México, históricamente considerado un país de tránsito para migrantes que buscan llegar a Estados Unidos, está experimentando un cambio significativo en los flujos migratorios.
Durante 2024, la aprobación de asilos alcanzó un porcentaje récord del 31 %. Este fenómeno genera un debate sobre el papel de México como nuevo hogar para miles de migrantes, entre ellos un gran número de hondureños que lideran las estadísticas.
México, el nuevo destino final
Para muchos migrantes hondureños, el sueño americano se desvanece ante las políticas cada vez más restrictivas de Estados Unidos.
México emerge como una alternativa viable, especialmente luego de que la Comisión Mexicana de Ayuda a Refugiados (Comar) incrementara la aprobación de trámites migratorios en 2024.
De las 78,975 solicitudes ingresadas, 27,888 solicitudes eran de hondureños, país con más ciudadanos que buscan refugio.
“El cambio en los criterios de refugio ha hecho más accesible quedarse en México. Esto muestra un claro interés de muchos migrantes por establecerse aquí y construir una vida,” afirmó Alberto Xicoténcatl, director del albergue Casa del Migrante en Saltillo, Coahuila.
La crisis en el horizonte
A pesar de estos avances, expertos advierten sobre posibles desafíos. La coordinadora del PAN en la Cámara de Diputados, Noemí Luna Ayala, subrayó la necesidad de estrategias integrales para integrar a los migrantes en el sistema laboral y social.

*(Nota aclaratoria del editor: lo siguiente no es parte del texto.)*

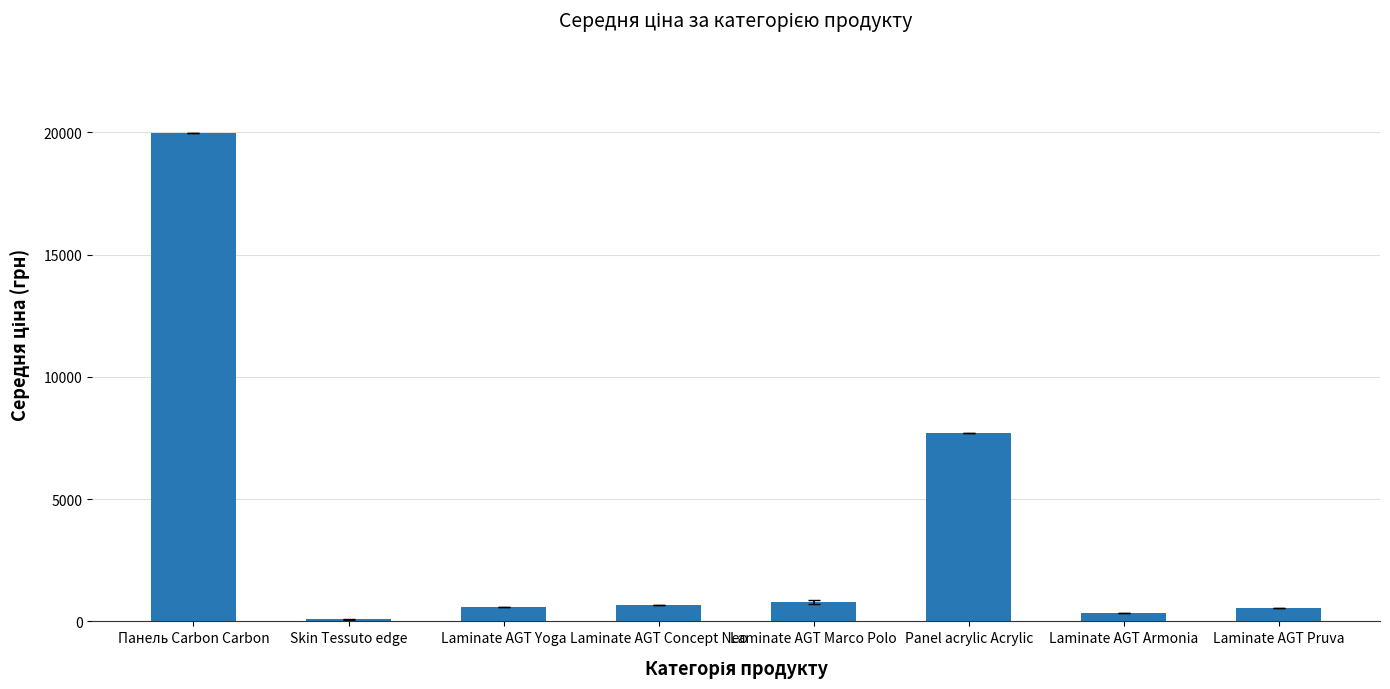

What is the label of the 5th bar from the left?

Laminate AGT Marco Polo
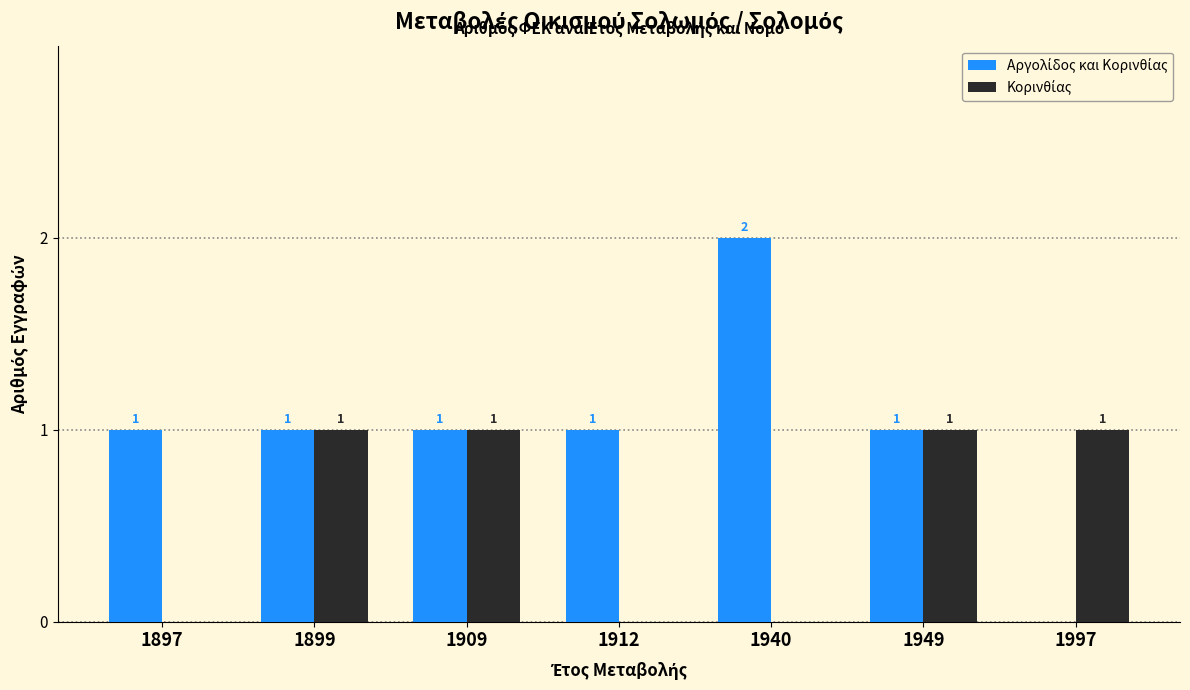

Which category has the highest value across all series?

1940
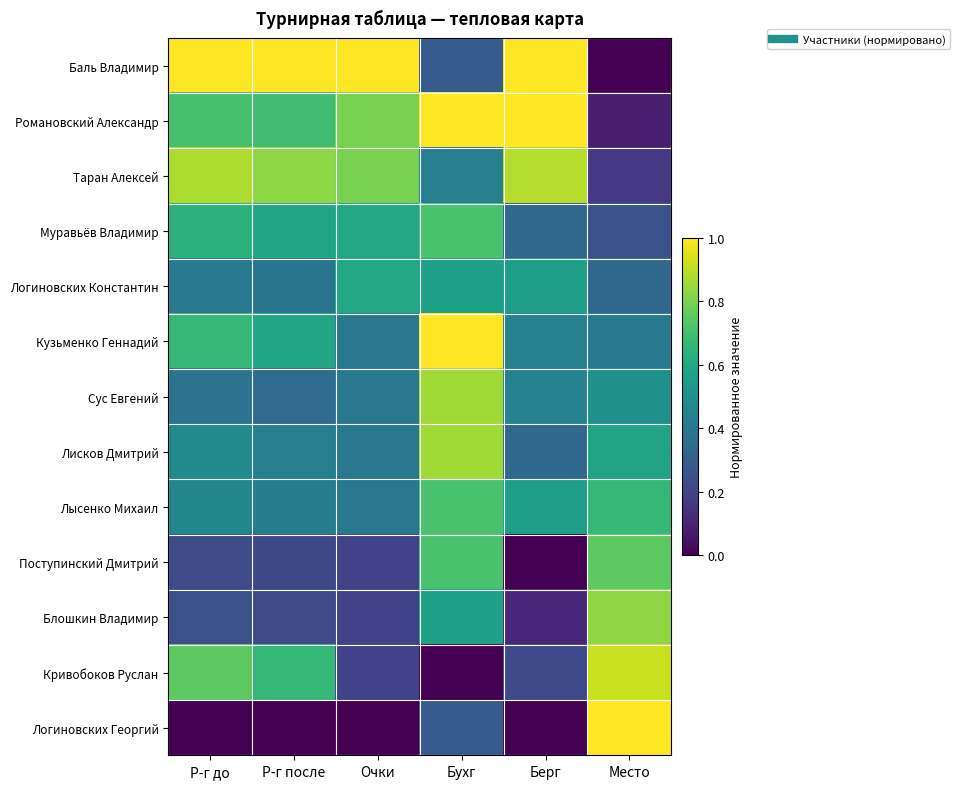

Reading left to right, what are all the values shown in this chart?

Баль Владимир: Р-г до=1.0	Р-г после=1.0	Очки=1.0	Бухг=0.3	Берг=1.0	Место=0.0
Романовский Александр: Р-г до=0.7	Р-г после=0.7	Очки=0.8	Бухг=1.0	Берг=1.0	Место=0.1
Таран Алексей: Р-г до=0.9	Р-г после=0.8	Очки=0.8	Бухг=0.4	Берг=0.9	Место=0.2
Муравьёв Владимир: Р-г до=0.6	Р-г после=0.6	Очки=0.6	Бухг=0.7	Берг=0.3	Место=0.2
Логиновских Константин: Р-г до=0.4	Р-г после=0.4	Очки=0.6	Бухг=0.6	Берг=0.6	Место=0.3
Кузьменко Геннадий: Р-г до=0.7	Р-г после=0.6	Очки=0.4	Бухг=1.0	Берг=0.4	Место=0.4
Сус Евгений: Р-г до=0.4	Р-г после=0.4	Очки=0.4	Бухг=0.9	Берг=0.4	Место=0.5
Лисков Дмитрий: Р-г до=0.5	Р-г после=0.4	Очки=0.4	Бухг=0.9	Берг=0.3	Место=0.6
Лысенко Михаил: Р-г до=0.5	Р-г после=0.4	Очки=0.4	Бухг=0.7	Берг=0.6	Место=0.7
Поступинский Дмитрий: Р-г до=0.2	Р-г после=0.2	Очки=0.2	Бухг=0.7	Берг=0.0	Место=0.8
Блошкин Владимир: Р-г до=0.2	Р-г после=0.2	Очки=0.2	Бухг=0.6	Берг=0.1	Место=0.8
Кривобоков Руслан: Р-г до=0.8	Р-г после=0.7	Очки=0.2	Бухг=0.0	Берг=0.2	Место=0.9
Логиновских Георгий: Р-г до=0.0	Р-г после=0.0	Очки=0.0	Бухг=0.3	Берг=0.0	Место=1.0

“Si permitimos que más personas se queden, es imperativo garantizar acceso a trabajo, educación y salud. De lo contrario, enfrentaremos una crisis que impactará al tejido social,” afirmó.
Además, alertó sobre el riesgo de que migrantes sin oportunidades formales sean captados por redes del crimen organizado. Este llamado exige soluciones inmediatas para evitar escenarios extremos.

Historias de esperanza y resistencia
Entre los hondureños que lideran estas solicitudes, la mayoría se concentra en delegaciones como Chiapas y Ciudad de México.
"Decidimos quedarnos porque cruzar a Estados Unidos se ha vuelto muy difícil. Regresar a Honduras no es una opción para nosotros. En México empezaremos una nueva vida", afirmó Mario Estrada, quien viajó con su familia y actualmente se encuentra en Tapachula.
Su presencia no solo plantea retos para las autoridades, sino también oportunidades para enriquecer el panorama cultural y económico del país.
“Muchos hondureños ven a México como un lugar donde pueden empezar de nuevo. La lentitud en el sistema de asilo de Estados Unidos y los cambios globales han reforzado esta percepción,” explicó Xicoténcatl.
Para él, los esfuerzos deben centrarse en una estrategia que garantice empleo, vivienda y transporte a quienes decidan establecerse.
El desafío Trump
Con el regreso de Donald Trump a la presidencia de Estados Unidos, el 20 de enero, se avizoran medidas restrictivas que podrían intensificar el flujo migratorio hacia México.
Si bien las autoridades mexicanas muestran voluntad para adaptarse, los recursos y estrategias actuales aún son insuficientes.
“Es crucial prepararnos para el peor escenario y evitar un colapso, pero también debemos trabajar desde un enfoque de derechos humanos,” agregó Xicoténcatl.
México, un país que alguna vez fue solo un puente hacia el llamado sueño americano, se está transformando en el destino final para miles de migrantes.
La resiliencia y esperanza de comunidades como la hondureña plantean un desafío que va más allá de cifras y trámites: construir una nación inclusiva donde la diversidad sea vista como fortaleza y no como amenaza.